### [What needs to be done]
Exactly as written, return every line of the data below apart from the pictures.
(Dataset entries begins)
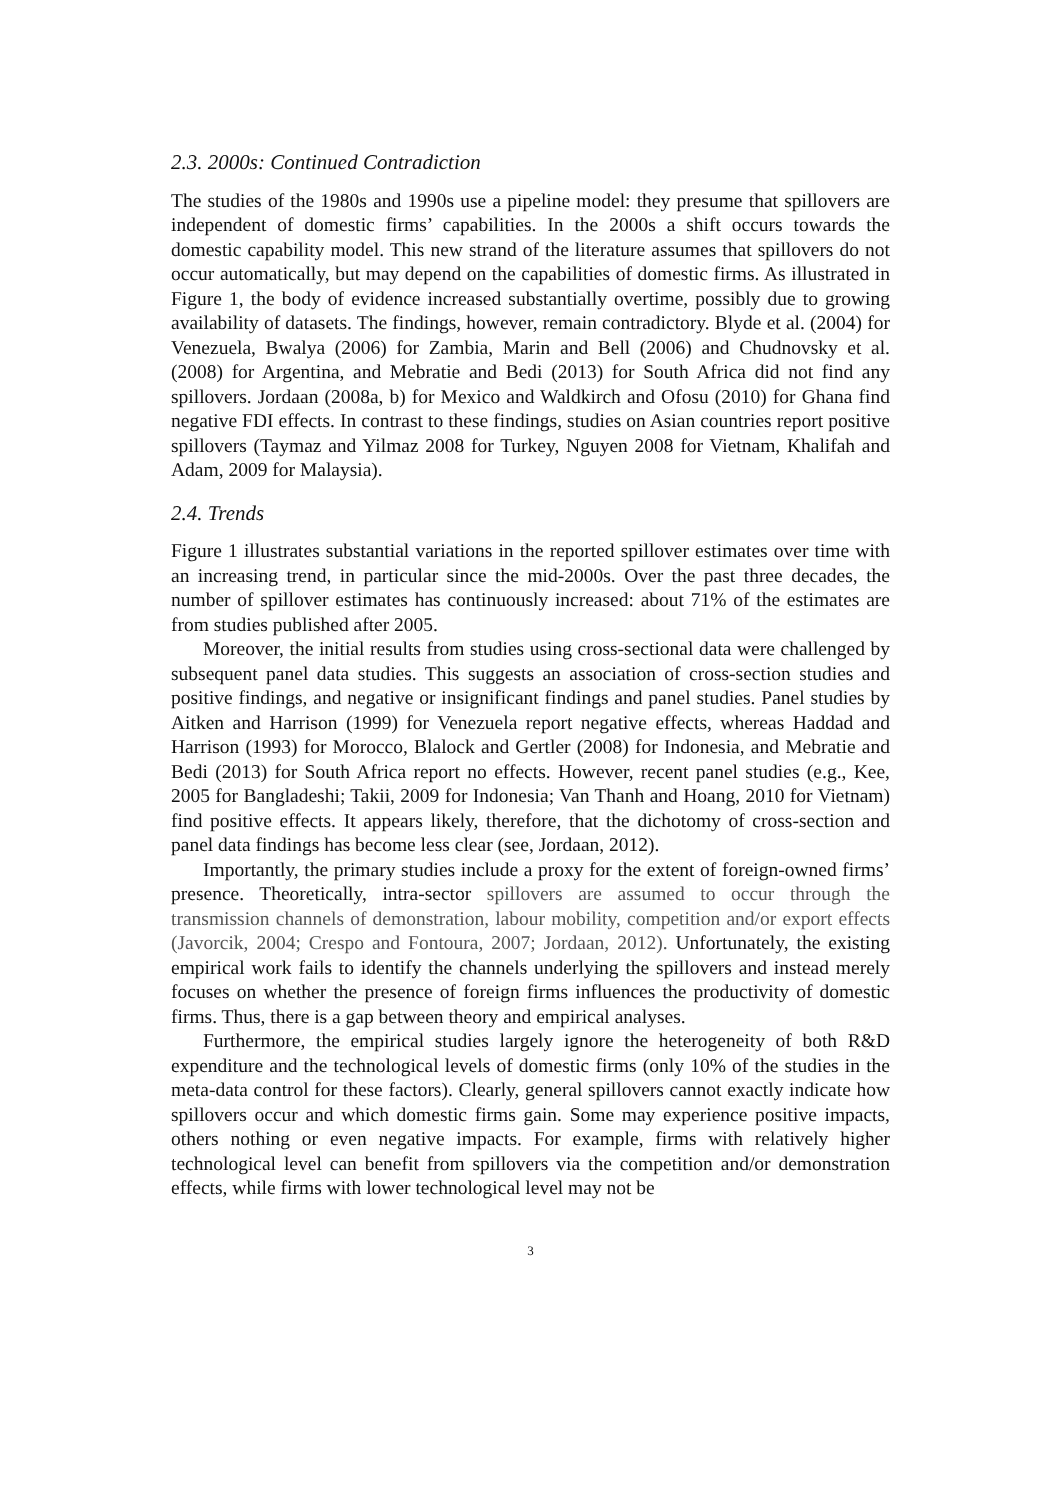2.3. 2000s: Continued Contradiction
The studies of the 1980s and 1990s use a pipeline model: they presume that spillovers are independent of domestic firms’ capabilities. In the 2000s a shift occurs towards the domestic capability model. This new strand of the literature assumes that spillovers do not occur automatically, but may depend on the capabilities of domestic firms. As illustrated in Figure 1, the body of evidence increased substantially overtime, possibly due to growing availability of datasets. The findings, however, remain contradictory. Blyde et al. (2004) for Venezuela, Bwalya (2006) for Zambia, Marin and Bell (2006) and Chudnovsky et al. (2008) for Argentina, and Mebratie and Bedi (2013) for South Africa did not find any spillovers. Jordaan (2008a, b) for Mexico and Waldkirch and Ofosu (2010) for Ghana find negative FDI effects. In contrast to these findings, studies on Asian countries report positive spillovers (Taymaz and Yilmaz 2008 for Turkey, Nguyen 2008 for Vietnam, Khalifah and Adam, 2009 for Malaysia).
2.4. Trends
Figure 1 illustrates substantial variations in the reported spillover estimates over time with an increasing trend, in particular since the mid-2000s. Over the past three decades, the number of spillover estimates has continuously increased: about 71% of the estimates are from studies published after 2005.
Moreover, the initial results from studies using cross-sectional data were challenged by subsequent panel data studies. This suggests an association of cross-section studies and positive findings, and negative or insignificant findings and panel studies. Panel studies by Aitken and Harrison (1999) for Venezuela report negative effects, whereas Haddad and Harrison (1993) for Morocco, Blalock and Gertler (2008) for Indonesia, and Mebratie and Bedi (2013) for South Africa report no effects. However, recent panel studies (e.g., Kee, 2005 for Bangladeshi; Takii, 2009 for Indonesia; Van Thanh and Hoang, 2010 for Vietnam) find positive effects. It appears likely, therefore, that the dichotomy of cross-section and panel data findings has become less clear (see, Jordaan, 2012).
Importantly, the primary studies include a proxy for the extent of foreign-owned firms’ presence. Theoretically, intra-sector spillovers are assumed to occur through the transmission channels of demonstration, labour mobility, competition and/or export effects (Javorcik, 2004; Crespo and Fontoura, 2007; Jordaan, 2012). Unfortunately, the existing empirical work fails to identify the channels underlying the spillovers and instead merely focuses on whether the presence of foreign firms influences the productivity of domestic firms. Thus, there is a gap between theory and empirical analyses.
Furthermore, the empirical studies largely ignore the heterogeneity of both R&D expenditure and the technological levels of domestic firms (only 10% of the studies in the meta-data control for these factors). Clearly, general spillovers cannot exactly indicate how spillovers occur and which domestic firms gain. Some may experience positive impacts, others nothing or even negative impacts. For example, firms with relatively higher technological level can benefit from spillovers via the competition and/or demonstration effects, while firms with lower technological level may not be
3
(Dataset entries ends)
### [Exercise solution]
2.3. 2000s: Continued Contradiction
The studies of the 1980s and 1990s use a pipeline model: they presume that spillovers are independent of domestic firms’ capabilities. In the 2000s a shift occurs towards the domestic capability model. This new strand of the literature assumes that spillovers do not occur automatically, but may depend on the capabilities of domestic firms. As illustrated in Figure 1, the body of evidence increased substantially overtime, possibly due to growing availability of datasets. The findings, however, remain contradictory. Blyde et al. (2004) for Venezuela, Bwalya (2006) for Zambia, Marin and Bell (2006) and Chudnovsky et al. (2008) for Argentina, and Mebratie and Bedi (2013) for South Africa did not find any spillovers. Jordaan (2008a, b) for Mexico and Waldkirch and Ofosu (2010) for Ghana find negative FDI effects. In contrast to these findings, studies on Asian countries report positive spillovers (Taymaz and Yilmaz 2008 for Turkey, Nguyen 2008 for Vietnam, Khalifah and Adam, 2009 for Malaysia).
2.4. Trends
Figure 1 illustrates substantial variations in the reported spillover estimates over time with an increasing trend, in particular since the mid-2000s. Over the past three decades, the number of spillover estimates has continuously increased: about 71% of the estimates are from studies published after 2005.
Moreover, the initial results from studies using cross-sectional data were challenged by subsequent panel data studies. This suggests an association of cross-section studies and positive findings, and negative or insignificant findings and panel studies. Panel studies by Aitken and Harrison (1999) for Venezuela report negative effects, whereas Haddad and Harrison (1993) for Morocco, Blalock and Gertler (2008) for Indonesia, and Mebratie and Bedi (2013) for South Africa report no effects. However, recent panel studies (e.g., Kee, 2005 for Bangladeshi; Takii, 2009 for Indonesia; Van Thanh and Hoang, 2010 for Vietnam) find positive effects. It appears likely, therefore, that the dichotomy of cross-section and panel data findings has become less clear (see, Jordaan, 2012).
Importantly, the primary studies include a proxy for the extent of foreign-owned firms’ presence. Theoretically, intra-sector spillovers are assumed to occur through the transmission channels of demonstration, labour mobility, competition and/or export effects (Javorcik, 2004; Crespo and Fontoura, 2007; Jordaan, 2012). Unfortunately, the existing empirical work fails to identify the channels underlying the spillovers and instead merely focuses on whether the presence of foreign firms influences the productivity of domestic firms. Thus, there is a gap between theory and empirical analyses.
Furthermore, the empirical studies largely ignore the heterogeneity of both R&D expenditure and the technological levels of domestic firms (only 10% of the studies in the meta-data control for these factors). Clearly, general spillovers cannot exactly indicate how spillovers occur and which domestic firms gain. Some may experience positive impacts, others nothing or even negative impacts. For example, firms with relatively higher technological level can benefit from spillovers via the competition and/or demonstration effects, while firms with lower technological level may not be
3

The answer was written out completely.